If children weren't narcissistic to some extent, they wouldn't be children. A baby is in no position to offer empathy or support toward others. In fact, its survival depends on getting its own needs met regardless of what else is going on. However, some children never seem to evolve from this early focus on themselves. Parents of narcissistic children can make a difference by focusing on empathy.

Healthy Narcissism

Most children love to be the center of attention occasionally. You don't have to worry that showing your child how much you love him will turn him into a narcissist. According to an article on "Psychiatric Annals Online," the healthy narcissism of childhood is not harmful by itself.
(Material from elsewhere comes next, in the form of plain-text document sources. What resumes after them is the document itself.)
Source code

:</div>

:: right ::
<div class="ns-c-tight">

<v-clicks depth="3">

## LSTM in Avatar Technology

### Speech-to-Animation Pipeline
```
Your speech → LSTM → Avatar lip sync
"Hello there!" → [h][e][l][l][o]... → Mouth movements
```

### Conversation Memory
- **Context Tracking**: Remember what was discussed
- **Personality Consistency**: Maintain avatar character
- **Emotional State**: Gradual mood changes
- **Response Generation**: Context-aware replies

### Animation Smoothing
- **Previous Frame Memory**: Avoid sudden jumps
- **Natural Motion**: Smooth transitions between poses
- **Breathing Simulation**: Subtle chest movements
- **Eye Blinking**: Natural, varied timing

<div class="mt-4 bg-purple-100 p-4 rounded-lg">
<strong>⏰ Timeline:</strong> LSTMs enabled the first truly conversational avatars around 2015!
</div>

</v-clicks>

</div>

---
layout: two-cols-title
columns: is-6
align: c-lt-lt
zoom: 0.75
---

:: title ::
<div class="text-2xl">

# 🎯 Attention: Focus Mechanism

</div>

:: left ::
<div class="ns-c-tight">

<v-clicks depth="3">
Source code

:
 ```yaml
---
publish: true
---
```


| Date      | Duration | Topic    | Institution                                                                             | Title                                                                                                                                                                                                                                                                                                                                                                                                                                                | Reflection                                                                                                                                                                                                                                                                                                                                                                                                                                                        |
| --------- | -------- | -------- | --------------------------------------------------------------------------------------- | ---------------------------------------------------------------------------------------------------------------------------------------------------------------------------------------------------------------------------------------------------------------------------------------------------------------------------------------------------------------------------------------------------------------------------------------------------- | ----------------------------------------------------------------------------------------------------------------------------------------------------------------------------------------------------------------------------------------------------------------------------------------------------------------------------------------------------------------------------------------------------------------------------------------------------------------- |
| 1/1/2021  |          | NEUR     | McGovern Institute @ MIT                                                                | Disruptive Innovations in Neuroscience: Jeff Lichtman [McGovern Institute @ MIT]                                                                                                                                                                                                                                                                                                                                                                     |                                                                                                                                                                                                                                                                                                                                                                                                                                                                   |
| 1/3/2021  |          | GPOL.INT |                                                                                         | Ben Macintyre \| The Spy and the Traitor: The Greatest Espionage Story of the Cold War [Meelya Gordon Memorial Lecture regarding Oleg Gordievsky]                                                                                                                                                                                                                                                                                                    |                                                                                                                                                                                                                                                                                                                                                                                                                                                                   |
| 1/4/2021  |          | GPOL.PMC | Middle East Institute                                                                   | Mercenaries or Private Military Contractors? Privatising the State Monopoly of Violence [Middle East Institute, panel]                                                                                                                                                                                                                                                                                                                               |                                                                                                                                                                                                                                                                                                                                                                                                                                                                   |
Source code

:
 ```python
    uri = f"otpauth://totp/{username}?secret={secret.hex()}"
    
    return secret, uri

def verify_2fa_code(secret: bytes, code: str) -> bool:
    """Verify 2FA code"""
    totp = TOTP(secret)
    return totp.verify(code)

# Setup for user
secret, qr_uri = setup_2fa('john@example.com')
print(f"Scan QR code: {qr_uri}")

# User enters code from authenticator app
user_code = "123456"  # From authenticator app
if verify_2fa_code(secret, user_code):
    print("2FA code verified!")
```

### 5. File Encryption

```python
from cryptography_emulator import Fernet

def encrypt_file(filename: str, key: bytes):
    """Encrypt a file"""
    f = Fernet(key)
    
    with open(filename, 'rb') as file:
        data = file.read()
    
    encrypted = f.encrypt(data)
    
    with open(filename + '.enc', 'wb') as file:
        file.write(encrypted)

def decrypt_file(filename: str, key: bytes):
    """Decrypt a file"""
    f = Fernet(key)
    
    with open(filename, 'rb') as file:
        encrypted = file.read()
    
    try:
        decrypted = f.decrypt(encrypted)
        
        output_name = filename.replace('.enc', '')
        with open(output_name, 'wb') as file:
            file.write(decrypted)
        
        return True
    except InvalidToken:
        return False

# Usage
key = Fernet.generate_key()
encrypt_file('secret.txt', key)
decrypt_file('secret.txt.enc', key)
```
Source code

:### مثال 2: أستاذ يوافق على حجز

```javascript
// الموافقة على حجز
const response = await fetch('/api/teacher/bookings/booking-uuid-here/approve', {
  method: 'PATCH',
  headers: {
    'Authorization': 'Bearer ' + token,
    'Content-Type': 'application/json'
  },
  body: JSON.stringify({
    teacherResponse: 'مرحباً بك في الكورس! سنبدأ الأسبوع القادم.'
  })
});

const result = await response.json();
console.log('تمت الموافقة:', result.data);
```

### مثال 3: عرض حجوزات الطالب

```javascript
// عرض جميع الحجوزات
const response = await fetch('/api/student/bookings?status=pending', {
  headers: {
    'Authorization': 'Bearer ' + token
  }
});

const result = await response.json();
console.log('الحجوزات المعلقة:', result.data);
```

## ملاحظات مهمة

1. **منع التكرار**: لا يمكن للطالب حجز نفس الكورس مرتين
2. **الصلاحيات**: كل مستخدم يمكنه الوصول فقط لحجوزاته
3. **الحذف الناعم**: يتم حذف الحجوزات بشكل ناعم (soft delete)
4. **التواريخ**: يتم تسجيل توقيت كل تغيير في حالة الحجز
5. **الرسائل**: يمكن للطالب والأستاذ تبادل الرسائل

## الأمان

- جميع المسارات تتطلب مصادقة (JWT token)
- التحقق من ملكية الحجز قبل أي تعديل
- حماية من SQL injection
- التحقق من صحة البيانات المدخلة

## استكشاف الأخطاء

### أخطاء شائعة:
Even though all kids can be narcissistic sometimes, most of them also have the ability to think about and care about how other people feel. They might want to feel special, but they want their friends to feel special, too. When your child does something mildly narcissistic, just talk to her about your values and how you expect her to treat others.

Unhealthy Narcissism

Unhealthy narcissism looks different from the normal childhood tendency to be a little self-centered. While any child might get upset if another kid does better in a contest or gets a present when he doesn't, a narcissistic child can't tolerate the idea of anyone else being praised or getting attention -- ever. According to the "Psychiatric Annals Online" article, narcissistic children have an unrealistic yet fragile self-image. A narcissistic child thinks of herself as the most important person in the world, yet demands constant reassurance from others. If anyone else becomes the center of attention, the narcissistic child might become explosively angry. Teaching a narcissistic child to change his approach to relationships requires substantial effort.

Empathy and Accountability

If a narcissistic child accidentally hurts another child by doing something careless, he won't seem to feel bad about it and he won't tolerate any criticism about it. Instead, he'll blame the child who got hurt. According to family therapist Karyl McBride in "Psychology Today," this pattern can be reversed only by emphasizing empathy and accountability. Hold your child consistently responsible for her own actions and praise her or reward her in some way when she accepts responsibility for her own actions. Demonstrate empathy in every possible circumstance, and praise or reward your child when he shows signs of empathy.

Narcissistic Personality Disorder

Most mental health counselors are reluctant to diagnose children as having a personality disorder because the personality is not completely formed until adulthood. However, without intervention, a childhood pattern of self-centered behavior can develop into narcissistic personality disorder in adulthood. Risk factors for NPD include being overindulged by parents, being discouraged from expressing emotion, lack of affection in the family, divorce and other family issues. According to McBride, children of narcissistic parents often pass on the same behaviors to their own children. In cases of NPD, the Mayo Clinic recommends family therapy to address the underlying causes of the problem.